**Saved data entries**

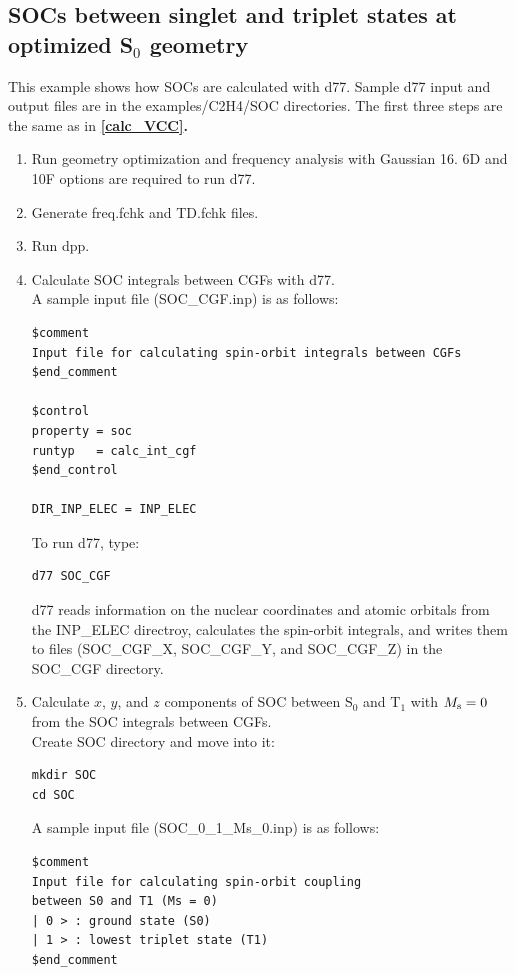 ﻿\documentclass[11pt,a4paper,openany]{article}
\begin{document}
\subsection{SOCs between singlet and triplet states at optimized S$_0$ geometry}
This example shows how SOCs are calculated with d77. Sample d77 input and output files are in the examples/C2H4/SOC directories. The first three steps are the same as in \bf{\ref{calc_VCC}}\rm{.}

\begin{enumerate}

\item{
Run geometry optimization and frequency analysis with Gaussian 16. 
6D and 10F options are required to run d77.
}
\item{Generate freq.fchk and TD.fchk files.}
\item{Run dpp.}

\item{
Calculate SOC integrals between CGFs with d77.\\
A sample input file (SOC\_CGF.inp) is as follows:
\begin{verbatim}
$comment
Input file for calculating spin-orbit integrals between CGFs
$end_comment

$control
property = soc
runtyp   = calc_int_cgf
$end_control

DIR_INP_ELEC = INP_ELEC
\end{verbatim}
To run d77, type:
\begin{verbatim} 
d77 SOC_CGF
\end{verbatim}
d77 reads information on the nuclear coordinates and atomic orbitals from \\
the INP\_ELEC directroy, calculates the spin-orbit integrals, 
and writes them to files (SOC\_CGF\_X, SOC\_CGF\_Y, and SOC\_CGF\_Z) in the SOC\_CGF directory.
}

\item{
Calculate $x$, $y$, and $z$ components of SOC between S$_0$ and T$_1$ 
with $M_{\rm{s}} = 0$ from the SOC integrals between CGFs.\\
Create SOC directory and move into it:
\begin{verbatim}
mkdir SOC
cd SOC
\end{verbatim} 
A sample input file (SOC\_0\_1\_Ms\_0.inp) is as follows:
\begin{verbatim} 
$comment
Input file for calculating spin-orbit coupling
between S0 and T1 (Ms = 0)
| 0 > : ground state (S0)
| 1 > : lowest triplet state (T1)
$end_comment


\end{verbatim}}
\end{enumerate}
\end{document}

**INSTRUCTIONS FOR THE TASK**
Give the data above again in full and unchanged, skipping the pictures.

**YOUR RESPONSE**
 ﻿\documentclass[11pt,a4paper,openany]{article}
\begin{document}
\subsection{SOCs between singlet and triplet states at optimized S$_0$ geometry}
This example shows how SOCs are calculated with d77. Sample d77 input and output files are in the examples/C2H4/SOC directories. The first three steps are the same as in \bf{\ref{calc_VCC}}\rm{.}

\begin{enumerate}

\item{
Run geometry optimization and frequency analysis with Gaussian 16. 
6D and 10F options are required to run d77.
}
\item{Generate freq.fchk and TD.fchk files.}
\item{Run dpp.}

\item{
Calculate SOC integrals between CGFs with d77.\\
A sample input file (SOC\_CGF.inp) is as follows:
\begin{verbatim}
$comment
Input file for calculating spin-orbit integrals between CGFs
$end_comment

$control
property = soc
runtyp   = calc_int_cgf
$end_control

DIR_INP_ELEC = INP_ELEC
\end{verbatim}
To run d77, type:
\begin{verbatim} 
d77 SOC_CGF
\end{verbatim}
d77 reads information on the nuclear coordinates and atomic orbitals from \\
the INP\_ELEC directroy, calculates the spin-orbit integrals, 
and writes them to files (SOC\_CGF\_X, SOC\_CGF\_Y, and SOC\_CGF\_Z) in the SOC\_CGF directory.
}

\item{
Calculate $x$, $y$, and $z$ components of SOC between S$_0$ and T$_1$ 
with $M_{\rm{s}} = 0$ from the SOC integrals between CGFs.\\
Create SOC directory and move into it:
\begin{verbatim}
mkdir SOC
cd SOC
\end{verbatim} 
A sample input file (SOC\_0\_1\_Ms\_0.inp) is as follows:
\begin{verbatim} 
$comment
Input file for calculating spin-orbit coupling
between S0 and T1 (Ms = 0)
| 0 > : ground state (S0)
| 1 > : lowest triplet state (T1)
$end_comment


\end{verbatim}}
\end{enumerate}
\end{document}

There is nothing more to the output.